╭─ PASSAGE FOR REVIEW
A short time ago I watched a party of married people and children receive an automobileful of guests at a country house. The guests remained something over twelve hours, which is a long visit in these days.
When they came, it was explained by them how many miles they had come that day and over what roads. An hour was now devoted to getting the dust off and to a change of clothes. After this there was much chatter among host and guests, talk of mutual friends, and much detail as to journeying; what roads had been found good, what ones uncomfortable for speeding, with a comparing of road-maps among the men. Then there was luncheon; after that, siestas; after these, a spin to the polo grounds in the host's "auto"; after this, tea on the country-club veranda, and another spin home. Another half-hour was now again given to the removal of dust, then an hour to an exceptionally well-served supper; more chatter, with rather high laughter; then the summoning of the original "auto"; good-byes, some waving of hands, a little preliminary chugging of the machine; then a speeding away, a vanished thing. Gone in a flash! A clean sheet once more! The moving-picture visit was over; the host and hostess returned to the chairs on their own veranda; the handsome, long-legged bronzed children looked bored; and the lares and penates inside, if there were any, shivered, I am sure, with what "freezings" in the midst of "old December's bareness everywhere."
"And yet this time removed was summer's time." There were in that flashing speeding automobile six people: there was an old gentleman (very trig and alert) who had hunted tigers in India and had buried three wives; there was a woman who was one of the most proud and vain women in the world, as well as one of the most beautiful; there was a man who had carried through a great panic in Wall Street, and who wore an invisible halo of prayers of widows and orphans; there was a middle-aged woman with a broken heart, whose lover had been buried at sea; there was a fresh-looking young girl chained to the rock of modern conventions, and a square-jawed handsome young Perseus, who was in love with her and determined to rescue her and carry her away to dwell with poverty and himself on a claim in eastern Idaho.
Flash, flash! They are moving pictures, they are gone! What might they not have been, what might they not have contributed, very especially to the host's children, in the way of lessons and knowledge and education, had they remained long enough to be guests! What? Education? But the children all go to school, and to the best to be had; and the little one there is just starting in under the Montessori method. You should see how amazingly, from fifty-seven varieties, she can select and grade the different shades and colors.
Madame Montessori recommends that children be under the care of a "directress" (note the name) in the "Houses of Childhood," each day, the day to begin at eight and to last until six, in a schoolroom where the Montessori "method" is practised by means, mainly, of the "didactic material"! The thing revolts me. I do not say, "What time for arithmetic and geography, and the sterner realities of schooling?" No, nor do I complain as does Sir Walter Scott when he touches on Waverley's education, you remember, that "the history of England is now reduced to a game at cards." I say to myself more solemnly, "But what time is left for life? What time for guests?"
╰─
╭─ SUPPLIED ENTRIES
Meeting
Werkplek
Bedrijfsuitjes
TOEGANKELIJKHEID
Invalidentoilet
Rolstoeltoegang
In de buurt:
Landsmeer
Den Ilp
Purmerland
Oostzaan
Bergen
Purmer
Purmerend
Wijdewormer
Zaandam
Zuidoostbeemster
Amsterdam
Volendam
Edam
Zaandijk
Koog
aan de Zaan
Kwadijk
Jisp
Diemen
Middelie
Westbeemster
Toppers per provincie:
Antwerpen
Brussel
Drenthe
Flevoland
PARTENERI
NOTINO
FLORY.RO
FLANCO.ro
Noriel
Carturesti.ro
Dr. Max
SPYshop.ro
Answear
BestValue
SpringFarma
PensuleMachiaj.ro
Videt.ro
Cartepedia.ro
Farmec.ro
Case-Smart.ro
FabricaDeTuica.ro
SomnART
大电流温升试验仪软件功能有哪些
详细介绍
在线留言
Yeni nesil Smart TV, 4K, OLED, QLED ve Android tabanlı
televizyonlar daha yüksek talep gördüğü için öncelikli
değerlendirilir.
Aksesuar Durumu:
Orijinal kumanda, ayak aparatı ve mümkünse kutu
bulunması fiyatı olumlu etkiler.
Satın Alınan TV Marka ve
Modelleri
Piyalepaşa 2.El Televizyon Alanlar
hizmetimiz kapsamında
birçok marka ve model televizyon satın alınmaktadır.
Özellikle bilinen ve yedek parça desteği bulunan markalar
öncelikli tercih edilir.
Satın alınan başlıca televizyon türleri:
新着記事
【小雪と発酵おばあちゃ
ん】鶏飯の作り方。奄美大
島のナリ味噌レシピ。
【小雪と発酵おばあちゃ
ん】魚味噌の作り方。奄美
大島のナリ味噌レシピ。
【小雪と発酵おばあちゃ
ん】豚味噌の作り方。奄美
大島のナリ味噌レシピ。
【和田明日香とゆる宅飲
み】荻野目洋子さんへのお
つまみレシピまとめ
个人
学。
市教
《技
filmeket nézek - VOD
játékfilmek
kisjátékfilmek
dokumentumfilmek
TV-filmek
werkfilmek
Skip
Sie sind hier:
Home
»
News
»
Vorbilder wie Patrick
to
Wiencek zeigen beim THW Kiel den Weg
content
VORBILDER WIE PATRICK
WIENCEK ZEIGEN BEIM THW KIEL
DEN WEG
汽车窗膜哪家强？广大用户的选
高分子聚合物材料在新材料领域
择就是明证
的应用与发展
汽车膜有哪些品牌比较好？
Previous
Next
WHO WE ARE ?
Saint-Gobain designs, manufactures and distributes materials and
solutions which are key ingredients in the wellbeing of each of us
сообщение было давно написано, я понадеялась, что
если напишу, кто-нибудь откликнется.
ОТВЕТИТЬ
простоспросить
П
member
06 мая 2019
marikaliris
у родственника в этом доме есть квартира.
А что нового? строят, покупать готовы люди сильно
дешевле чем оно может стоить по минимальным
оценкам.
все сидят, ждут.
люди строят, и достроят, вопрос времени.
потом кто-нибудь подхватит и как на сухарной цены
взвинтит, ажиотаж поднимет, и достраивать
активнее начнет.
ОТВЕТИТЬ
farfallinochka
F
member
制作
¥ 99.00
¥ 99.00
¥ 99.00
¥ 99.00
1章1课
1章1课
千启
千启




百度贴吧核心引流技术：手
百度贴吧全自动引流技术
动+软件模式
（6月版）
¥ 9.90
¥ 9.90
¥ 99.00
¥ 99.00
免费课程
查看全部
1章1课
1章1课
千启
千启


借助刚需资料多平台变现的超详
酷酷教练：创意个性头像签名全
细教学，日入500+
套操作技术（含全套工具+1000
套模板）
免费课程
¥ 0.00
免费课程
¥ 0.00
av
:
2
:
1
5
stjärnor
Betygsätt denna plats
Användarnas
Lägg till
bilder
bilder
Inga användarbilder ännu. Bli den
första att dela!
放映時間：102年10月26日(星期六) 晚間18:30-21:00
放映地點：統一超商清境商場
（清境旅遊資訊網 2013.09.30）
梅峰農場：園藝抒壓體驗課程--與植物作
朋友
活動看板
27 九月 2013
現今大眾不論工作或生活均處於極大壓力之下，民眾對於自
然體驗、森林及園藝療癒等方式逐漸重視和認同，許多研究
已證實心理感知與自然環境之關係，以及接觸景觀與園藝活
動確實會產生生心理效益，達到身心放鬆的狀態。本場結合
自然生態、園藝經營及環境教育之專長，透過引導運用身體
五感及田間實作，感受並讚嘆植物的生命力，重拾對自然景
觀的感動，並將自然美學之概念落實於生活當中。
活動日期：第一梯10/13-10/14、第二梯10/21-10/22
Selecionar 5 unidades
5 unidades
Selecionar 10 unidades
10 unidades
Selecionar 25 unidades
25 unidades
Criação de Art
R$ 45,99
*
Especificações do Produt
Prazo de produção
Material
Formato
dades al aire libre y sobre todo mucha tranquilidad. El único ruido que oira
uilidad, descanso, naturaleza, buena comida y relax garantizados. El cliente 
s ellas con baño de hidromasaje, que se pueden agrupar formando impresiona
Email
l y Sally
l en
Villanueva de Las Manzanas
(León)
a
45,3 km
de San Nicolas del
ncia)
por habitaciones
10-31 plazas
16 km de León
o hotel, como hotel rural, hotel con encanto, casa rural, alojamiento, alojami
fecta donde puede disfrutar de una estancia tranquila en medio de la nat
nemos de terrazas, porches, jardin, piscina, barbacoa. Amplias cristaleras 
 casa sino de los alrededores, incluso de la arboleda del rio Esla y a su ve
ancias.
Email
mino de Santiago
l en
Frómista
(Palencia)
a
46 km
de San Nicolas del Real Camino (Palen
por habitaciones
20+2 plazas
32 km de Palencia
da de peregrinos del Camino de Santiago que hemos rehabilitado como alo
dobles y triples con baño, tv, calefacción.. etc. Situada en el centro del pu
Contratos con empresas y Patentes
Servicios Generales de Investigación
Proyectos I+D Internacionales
╰─
_ACTION ITEM_:
Answer these questions from the passage on a country-house visit:
1. How long did the guests stay?
2. How many people rode in the automobile?
3. Under Madame Montessori's recommendation, at what hours does the children's day begin and end?

_OUTPUT FOR THIS EXERCISE_:
1. Something over twelve hours.
2. Six.
3. It begins at eight and lasts until six.